- _WORK ORDER_:
Copy out every line of text read from the rows below without changing anything, and leave the pictures out.

- _INPUT_:
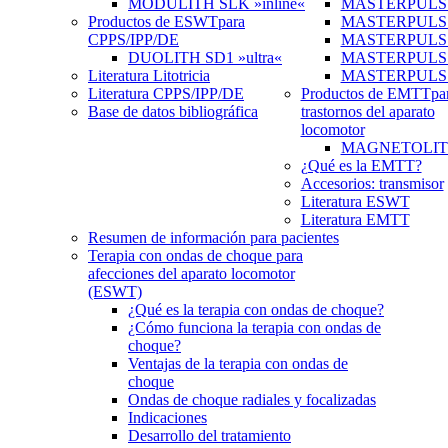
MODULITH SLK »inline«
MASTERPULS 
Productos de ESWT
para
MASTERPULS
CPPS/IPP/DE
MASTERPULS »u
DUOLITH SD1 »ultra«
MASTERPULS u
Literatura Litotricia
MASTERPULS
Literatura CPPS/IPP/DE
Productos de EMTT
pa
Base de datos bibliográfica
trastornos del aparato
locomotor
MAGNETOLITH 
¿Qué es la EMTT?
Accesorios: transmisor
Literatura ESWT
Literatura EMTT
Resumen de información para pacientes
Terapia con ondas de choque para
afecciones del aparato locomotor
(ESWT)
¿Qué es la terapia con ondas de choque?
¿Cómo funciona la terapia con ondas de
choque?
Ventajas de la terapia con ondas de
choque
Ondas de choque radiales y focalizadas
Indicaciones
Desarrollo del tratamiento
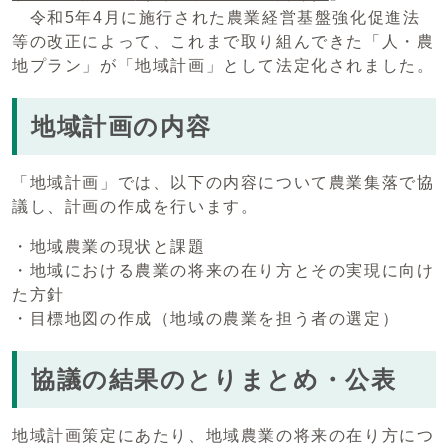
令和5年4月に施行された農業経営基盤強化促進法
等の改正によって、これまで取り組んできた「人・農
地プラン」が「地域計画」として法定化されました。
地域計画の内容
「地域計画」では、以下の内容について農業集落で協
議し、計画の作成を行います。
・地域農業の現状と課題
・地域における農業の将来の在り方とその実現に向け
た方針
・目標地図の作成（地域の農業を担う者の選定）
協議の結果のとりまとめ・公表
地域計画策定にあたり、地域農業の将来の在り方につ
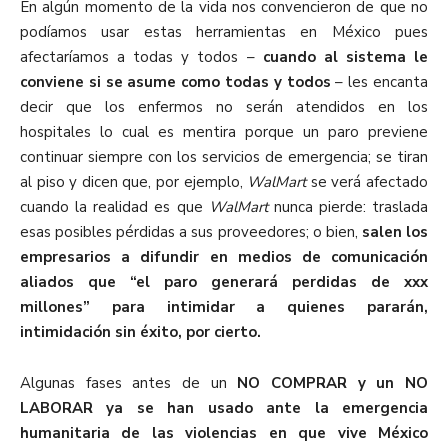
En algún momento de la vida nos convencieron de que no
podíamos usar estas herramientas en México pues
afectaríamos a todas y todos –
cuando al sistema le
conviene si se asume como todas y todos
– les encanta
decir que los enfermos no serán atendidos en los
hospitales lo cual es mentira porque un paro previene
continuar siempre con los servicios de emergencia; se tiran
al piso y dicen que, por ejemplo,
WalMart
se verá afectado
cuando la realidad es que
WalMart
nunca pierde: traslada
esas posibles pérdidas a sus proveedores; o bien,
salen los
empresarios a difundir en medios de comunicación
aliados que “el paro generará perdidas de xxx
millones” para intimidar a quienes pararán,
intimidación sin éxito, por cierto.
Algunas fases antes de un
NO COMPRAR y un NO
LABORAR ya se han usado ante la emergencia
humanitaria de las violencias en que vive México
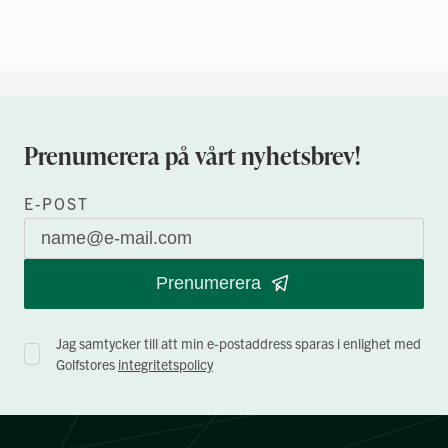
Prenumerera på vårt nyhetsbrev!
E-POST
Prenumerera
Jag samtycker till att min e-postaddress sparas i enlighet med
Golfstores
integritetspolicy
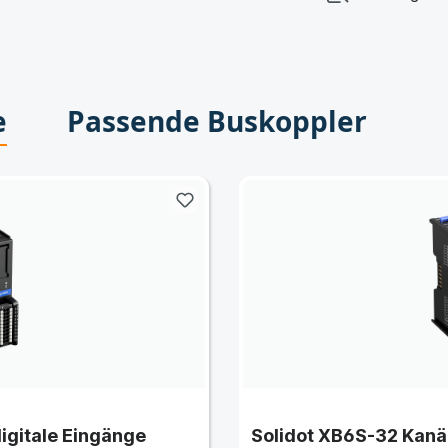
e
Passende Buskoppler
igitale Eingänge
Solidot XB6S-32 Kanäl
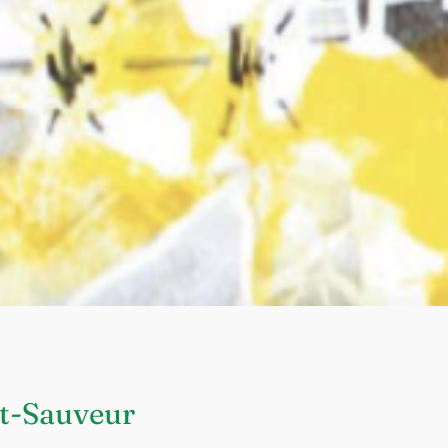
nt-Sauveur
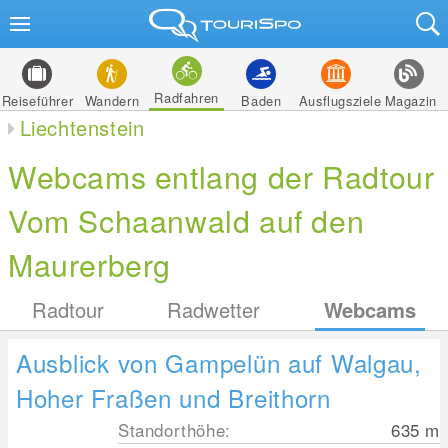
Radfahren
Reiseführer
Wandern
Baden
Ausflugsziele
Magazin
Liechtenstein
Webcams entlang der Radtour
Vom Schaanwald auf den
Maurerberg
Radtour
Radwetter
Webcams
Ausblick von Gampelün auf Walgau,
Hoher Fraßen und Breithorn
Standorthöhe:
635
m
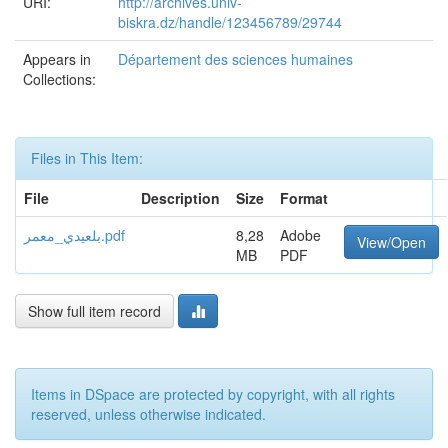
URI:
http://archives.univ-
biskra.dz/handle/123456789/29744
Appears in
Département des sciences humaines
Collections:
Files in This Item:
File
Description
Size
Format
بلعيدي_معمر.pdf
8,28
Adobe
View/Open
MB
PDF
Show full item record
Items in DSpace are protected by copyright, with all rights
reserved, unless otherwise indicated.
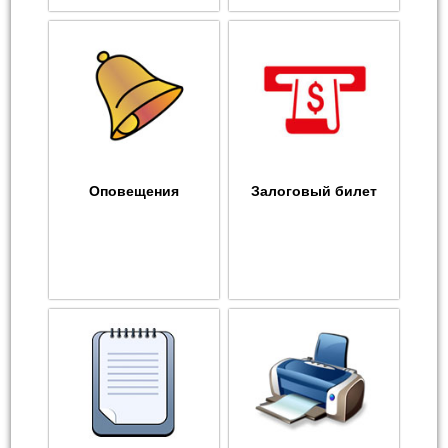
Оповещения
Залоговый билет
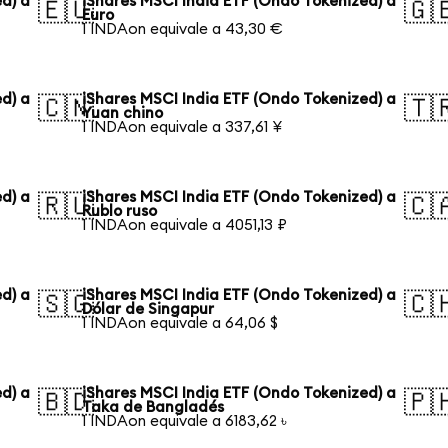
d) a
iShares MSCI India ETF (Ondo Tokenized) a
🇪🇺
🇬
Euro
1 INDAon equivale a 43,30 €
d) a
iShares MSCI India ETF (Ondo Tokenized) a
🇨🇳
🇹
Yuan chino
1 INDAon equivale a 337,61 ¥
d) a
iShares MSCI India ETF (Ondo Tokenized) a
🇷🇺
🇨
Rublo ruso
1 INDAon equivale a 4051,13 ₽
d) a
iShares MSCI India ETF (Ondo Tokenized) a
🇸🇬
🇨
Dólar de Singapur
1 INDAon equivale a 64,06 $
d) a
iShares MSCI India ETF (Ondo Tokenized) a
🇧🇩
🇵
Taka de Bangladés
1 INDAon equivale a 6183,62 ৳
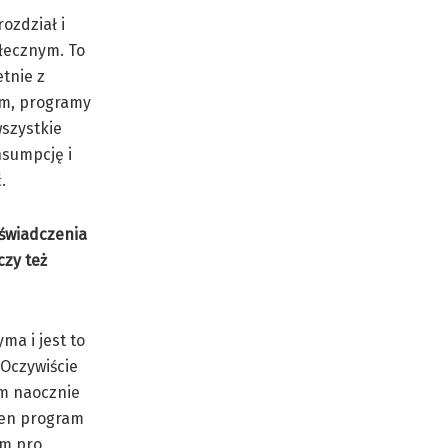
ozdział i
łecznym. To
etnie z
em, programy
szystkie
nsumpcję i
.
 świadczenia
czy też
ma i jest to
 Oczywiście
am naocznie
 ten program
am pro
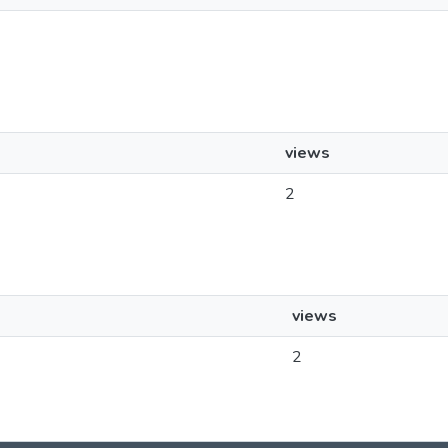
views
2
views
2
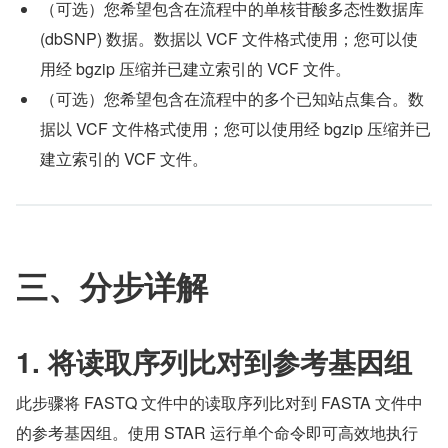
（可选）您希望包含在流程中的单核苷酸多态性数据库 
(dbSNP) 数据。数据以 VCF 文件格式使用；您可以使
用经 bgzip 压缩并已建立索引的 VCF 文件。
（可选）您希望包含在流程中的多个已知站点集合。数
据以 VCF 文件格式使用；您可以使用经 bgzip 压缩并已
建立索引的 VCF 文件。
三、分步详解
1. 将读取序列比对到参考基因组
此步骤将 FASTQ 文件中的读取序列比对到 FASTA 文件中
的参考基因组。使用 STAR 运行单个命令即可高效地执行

- _TASK RESPONSE_:
MODULITH SLK »inline«
MASTERPULS 
Productos de ESWT
para
MASTERPULS
CPPS/IPP/DE
MASTERPULS »u
DUOLITH SD1 »ultra«
MASTERPULS u
Literatura Litotricia
MASTERPULS
Literatura CPPS/IPP/DE
Productos de EMTT
pa
Base de datos bibliográfica
trastornos del aparato
locomotor
MAGNETOLITH 
¿Qué es la EMTT?
Accesorios: transmisor
Literatura ESWT
Literatura EMTT
Resumen de información para pacientes
Terapia con ondas de choque para
afecciones del aparato locomotor
(ESWT)
¿Qué es la terapia con ondas de choque?
¿Cómo funciona la terapia con ondas de
choque?
Ventajas de la terapia con ondas de
choque
Ondas de choque radiales y focalizadas
Indicaciones
Desarrollo del tratamiento
令和5年4月に施行された農業経営基盤強化促進法
等の改正によって、これまで取り組んできた「人・農
地プラン」が「地域計画」として法定化されました。
地域計画の内容
「地域計画」では、以下の内容について農業集落で協
議し、計画の作成を行います。
・地域農業の現状と課題
・地域における農業の将来の在り方とその実現に向け
た方針
・目標地図の作成（地域の農業を担う者の選定）
協議の結果のとりまとめ・公表
地域計画策定にあたり、地域農業の将来の在り方につ
En algún momento de la vida nos convencieron de que no
podíamos usar estas herramientas en México pues
afectaríamos a todas y todos –
cuando al sistema le
conviene si se asume como todas y todos
– les encanta
decir que los enfermos no serán atendidos en los
hospitales lo cual es mentira porque un paro previene
continuar siempre con los servicios de emergencia; se tiran
al piso y dicen que, por ejemplo,
WalMart
se verá afectado
cuando la realidad es que
WalMart
nunca pierde: traslada
esas posibles pérdidas a sus proveedores; o bien,
salen los
empresarios a difundir en medios de comunicación
aliados que “el paro generará perdidas de xxx
millones” para intimidar a quienes pararán,
intimidación sin éxito, por cierto.
Algunas fases antes de un
NO COMPRAR y un NO
LABORAR ya se han usado ante la emergencia
humanitaria de las violencias en que vive México
Prenumerera på vårt nyhetsbrev!
E-POST
Prenumerera
Jag samtycker till att min e-postaddress sparas i enlighet med
Golfstores
integritetspolicy
e
Passende Buskoppler
igitale Eingänge
Solidot XB6S-32 Kanäl
nt-Sauveur
Radfahren
Reiseführer
Wandern
Baden
Ausflugsziele
Magazin
Liechtenstein
Webcams entlang der Radtour
Vom Schaanwald auf den
Maurerberg
Radtour
Radwetter
Webcams
Ausblick von Gampelün auf Walgau,
Hoher Fraßen und Breithorn
Standorthöhe:
635
m
URI:
http://archives.univ-
biskra.dz/handle/123456789/29744
Appears in
Département des sciences humaines
Collections:
Files in This Item:
File
Description
Size
Format
بلعيدي_معمر.pdf
8,28
Adobe
View/Open
MB
PDF
Show full item record
Items in DSpace are protected by copyright, with all rights
reserved, unless otherwise indicated.
Оповещения
Залоговый билет
d) a
iShares MSCI India ETF (Ondo Tokenized) a
🇪🇺
🇬
Euro
1 INDAon equivale a 43,30 €
d) a
iShares MSCI India ETF (Ondo Tokenized) a
🇨🇳
🇹
Yuan chino
1 INDAon equivale a 337,61 ¥
d) a
iShares MSCI India ETF (Ondo Tokenized) a
🇷🇺
🇨
Rublo ruso
1 INDAon equivale a 4051,13 ₽
d) a
iShares MSCI India ETF (Ondo Tokenized) a
🇸🇬
🇨
Dólar de Singapur
1 INDAon equivale a 64,06 $
d) a
iShares MSCI India ETF (Ondo Tokenized) a
🇧🇩
🇵
Taka de Bangladés
1 INDAon equivale a 6183,62 ৳
ozdział i
łecznym. To
etnie z
em, programy
szystkie
nsumpcję i
.
 świadczenia
czy też
ma i jest to
 Oczywiście
am naocznie
 ten program
am pro
views
2
views
2
（可选）您希望包含在流程中的单核苷酸多态性数据库 
(dbSNP) 数据。数据以 VCF 文件格式使用；您可以使
用经 bgzip 压缩并已建立索引的 VCF 文件。
（可选）您希望包含在流程中的多个已知站点集合。数
据以 VCF 文件格式使用；您可以使用经 bgzip 压缩并已
建立索引的 VCF 文件。
三、分步详解
1. 将读取序列比对到参考基因组
此步骤将 FASTQ 文件中的读取序列比对到 FASTA 文件中
的参考基因组。使用 STAR 运行单个命令即可高效地执行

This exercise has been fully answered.